■ Task objective: Copy word for word, please, the lines of the entries below running from the one containing "part: (60, 196) -> (140, 268), removed" to the one containing "part: (239, 1196) -> (235, 1232), size x1.67", both ends included.

■ Data shown:
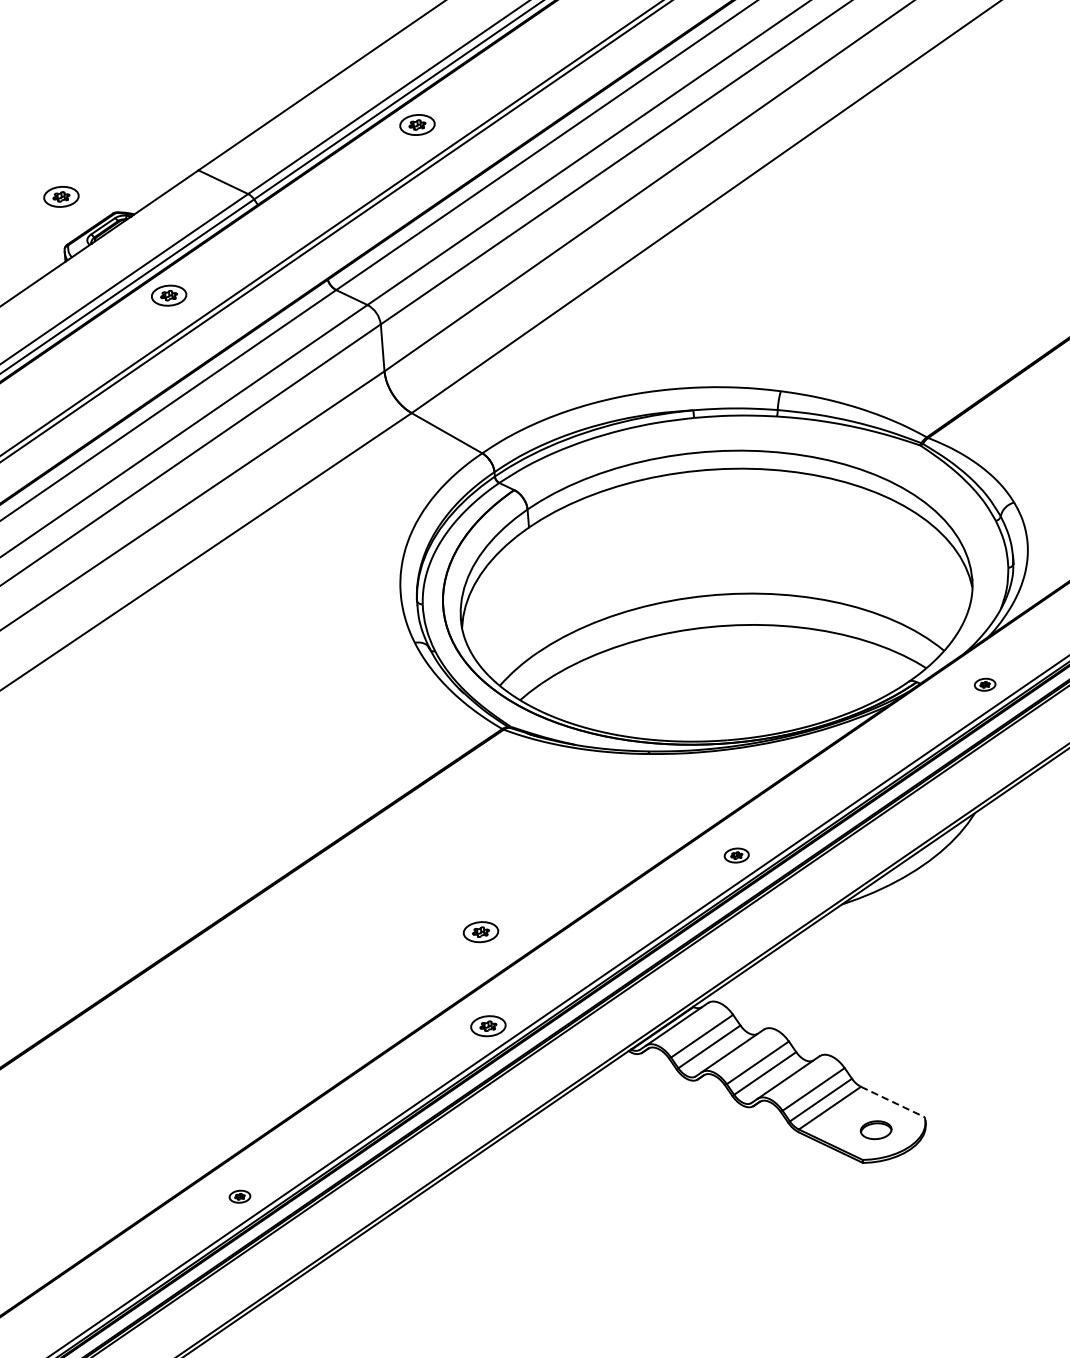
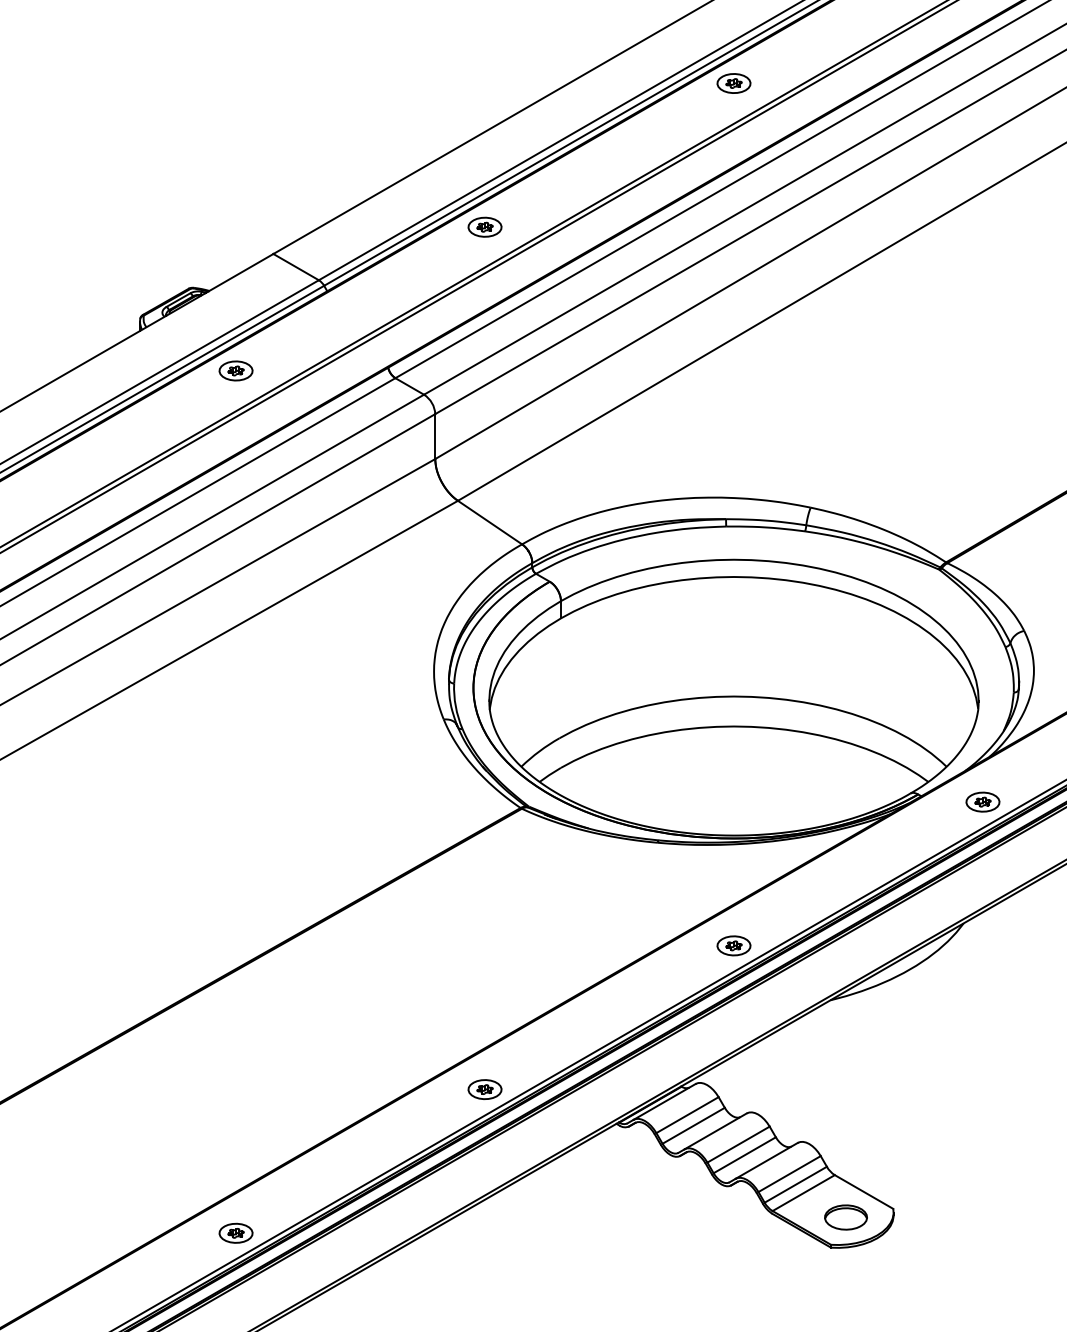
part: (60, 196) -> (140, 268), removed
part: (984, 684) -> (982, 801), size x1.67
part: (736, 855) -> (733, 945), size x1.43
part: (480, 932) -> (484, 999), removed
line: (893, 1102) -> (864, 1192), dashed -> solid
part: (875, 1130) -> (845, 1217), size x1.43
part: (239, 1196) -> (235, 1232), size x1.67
==
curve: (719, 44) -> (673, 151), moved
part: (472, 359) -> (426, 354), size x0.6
==
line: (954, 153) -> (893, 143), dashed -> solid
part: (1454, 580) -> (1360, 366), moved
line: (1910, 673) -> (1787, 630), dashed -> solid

■ Task response:
part: (60, 196) -> (140, 268), removed
part: (984, 684) -> (982, 801), size x1.67
part: (736, 855) -> (733, 945), size x1.43
part: (480, 932) -> (484, 999), removed
line: (893, 1102) -> (864, 1192), dashed -> solid
part: (875, 1130) -> (845, 1217), size x1.43
part: (239, 1196) -> (235, 1232), size x1.67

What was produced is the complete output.